Les 45 millions d’Ukrainiens sont historiquement de solides consommateurs d’alcools forts, mais ils apparaîssent de plus en plus intéressés par le vin, s’informent et demandent de plus en plus de vins de qualité. Les principaux freins au développement de la consommation de vin restent le pouvoir d’achat malmené par la crise économique de ces dernières années, le prix et la complexité de l’offre de vins à l’achat. Le consommateur local, en particulier urbain, pourrait aussi facilement se prononcer pour des vins étrangers et des produits bio ou "nature" mais ils apparaissent actuellement trop chers, au regard de l’excellent rapport qualité-prix des vins nationaux et bien difficiles à comprendre.

Les pouvoirs publics et la France pour accompagner les mutations en cours

Les pouvoirs publics, conscients du potentiel de la filière, après avoir supprimé la très dissuasive licence de commercialisation (50 000 €/an/exploitation), accompagnent la révolution en cours.

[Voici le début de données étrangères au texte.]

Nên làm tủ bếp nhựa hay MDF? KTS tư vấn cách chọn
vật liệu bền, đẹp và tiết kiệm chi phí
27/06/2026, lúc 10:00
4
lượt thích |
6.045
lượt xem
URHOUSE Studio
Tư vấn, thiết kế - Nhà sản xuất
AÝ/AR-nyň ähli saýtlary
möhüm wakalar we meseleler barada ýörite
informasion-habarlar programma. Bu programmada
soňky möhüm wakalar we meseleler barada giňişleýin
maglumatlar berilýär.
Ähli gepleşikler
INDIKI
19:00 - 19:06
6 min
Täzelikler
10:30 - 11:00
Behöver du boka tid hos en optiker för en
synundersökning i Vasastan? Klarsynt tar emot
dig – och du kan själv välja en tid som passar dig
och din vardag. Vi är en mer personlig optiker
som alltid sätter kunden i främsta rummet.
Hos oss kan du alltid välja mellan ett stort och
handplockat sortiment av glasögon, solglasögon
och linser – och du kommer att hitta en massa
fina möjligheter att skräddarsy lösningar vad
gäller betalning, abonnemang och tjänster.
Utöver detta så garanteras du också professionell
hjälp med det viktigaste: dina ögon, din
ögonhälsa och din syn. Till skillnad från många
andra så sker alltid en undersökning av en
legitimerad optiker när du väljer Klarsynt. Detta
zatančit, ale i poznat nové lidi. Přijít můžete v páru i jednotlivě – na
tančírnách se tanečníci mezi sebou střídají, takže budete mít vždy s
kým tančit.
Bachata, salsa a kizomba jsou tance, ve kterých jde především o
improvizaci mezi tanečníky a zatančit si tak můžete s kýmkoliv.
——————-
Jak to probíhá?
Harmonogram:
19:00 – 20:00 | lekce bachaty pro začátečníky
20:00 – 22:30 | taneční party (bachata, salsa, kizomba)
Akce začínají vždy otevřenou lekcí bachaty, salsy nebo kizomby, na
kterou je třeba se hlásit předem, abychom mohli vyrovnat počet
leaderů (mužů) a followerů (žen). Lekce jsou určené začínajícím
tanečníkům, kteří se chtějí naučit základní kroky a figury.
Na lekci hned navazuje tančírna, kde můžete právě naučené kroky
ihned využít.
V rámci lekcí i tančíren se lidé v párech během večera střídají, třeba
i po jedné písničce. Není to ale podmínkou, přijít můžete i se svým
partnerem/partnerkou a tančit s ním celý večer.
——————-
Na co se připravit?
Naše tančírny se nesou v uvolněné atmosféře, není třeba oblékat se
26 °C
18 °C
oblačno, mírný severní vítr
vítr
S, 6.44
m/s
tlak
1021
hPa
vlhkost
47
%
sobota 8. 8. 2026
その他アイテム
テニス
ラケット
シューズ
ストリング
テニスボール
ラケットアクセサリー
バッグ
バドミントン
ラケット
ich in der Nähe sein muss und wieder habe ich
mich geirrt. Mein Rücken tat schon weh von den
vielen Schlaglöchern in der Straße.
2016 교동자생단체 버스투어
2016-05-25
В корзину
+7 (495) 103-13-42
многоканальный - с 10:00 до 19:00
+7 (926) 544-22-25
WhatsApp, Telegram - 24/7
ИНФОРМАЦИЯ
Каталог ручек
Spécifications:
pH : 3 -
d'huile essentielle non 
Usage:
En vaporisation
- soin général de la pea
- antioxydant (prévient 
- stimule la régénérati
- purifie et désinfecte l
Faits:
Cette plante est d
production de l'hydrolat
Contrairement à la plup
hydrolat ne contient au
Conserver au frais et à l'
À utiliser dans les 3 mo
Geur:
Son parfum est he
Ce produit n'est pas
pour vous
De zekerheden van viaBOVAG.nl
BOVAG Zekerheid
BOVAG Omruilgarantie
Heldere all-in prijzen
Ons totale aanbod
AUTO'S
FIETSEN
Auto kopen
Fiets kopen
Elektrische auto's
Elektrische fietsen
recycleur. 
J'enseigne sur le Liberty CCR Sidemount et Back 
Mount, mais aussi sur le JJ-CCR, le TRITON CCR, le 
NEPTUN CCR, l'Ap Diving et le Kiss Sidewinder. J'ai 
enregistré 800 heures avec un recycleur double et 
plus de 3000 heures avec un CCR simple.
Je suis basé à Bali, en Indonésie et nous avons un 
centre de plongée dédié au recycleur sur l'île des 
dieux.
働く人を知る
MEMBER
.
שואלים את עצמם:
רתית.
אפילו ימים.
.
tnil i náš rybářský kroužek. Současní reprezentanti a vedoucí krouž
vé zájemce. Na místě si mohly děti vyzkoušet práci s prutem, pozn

Les incitations et réformes invitent aussi bien au respect de la réglementation européenne, à la création d’indications géographiques de type européen, à la simplification des démarches administratives ou à l’ambitieuse création de l’Institut Ukrainien du Vin à Kiev. En effet avec la perte de la Crimée, l’Ukraine a non seulement perdu plus de 30 000 ha de vignoble, l’iconique Massandra et d’autres célèbres crus, mais aussi la base scientifique de la filière vitivinicole. Cet institut a pour objectif principal, dans une approche complète du produit, d'accompagner les opérateurs dans l’augmentation de la qualité globale des vins ukrainiens.

Vins ukrainiens

La formation et l’enseignement constituent également un autre levier important de croissance qualitative. Terre traditionnellement francophone (le français est souvent la première langue étrangère apprise à l’école), s’appuyant sur la traditionnelle amitié franco-ukrainienne, avec le soutien de l’ambassade de France et de la direction générale de l’Enseignement et de la Recherche du ministère de l’Agriculture, de nombreux partenariats et échanges entre les écoles agraires ukrainiennes et plusieurs établissements du supérieur français permettront l’émergence de nouvelles générations de vignerons et vinificateurs et le renforcement de la filière.

L’oenotourisme comme possible levier de développement

Enfin, il apparaît aussi évident que les principales zones viticoles ukrainiennes, présentent un considérable potentiel œnotouristique. La Transcarpathie, en zone montagneuse, constitue déjà une destination touristique réputée pour la pratique du ski et ses stations thermales. La Mer Noire et Odessa (dont le centre ville est classé au patrimoine mondial de l'UNESCO), grandes destinations estivales pour les Ukrainiens et les pays voisins, depuis la fermeture de la Crimée, devraient aussi permettre aux vignerons de la côte, à l’image des producteurs croates, de profiter d’un débouché touristique considérable à domicile.

Productrice depuis des millénaires, et désormais en quête d’arrimage européen, l’Ukraine a tous les atouts en main et présente toutes les conditions pour devenir un grand producteur de vins du 21e siècle. En Transcarpathie, comme en bordure de mer Noire, compte tenu de la taille du pays, les excellents terroirs existent, l’envie et l’énergie des producteurs permettront très vite de produire des vins aux standards mondiaux pour le grand potentiel de son marché national mais aussi à l’export.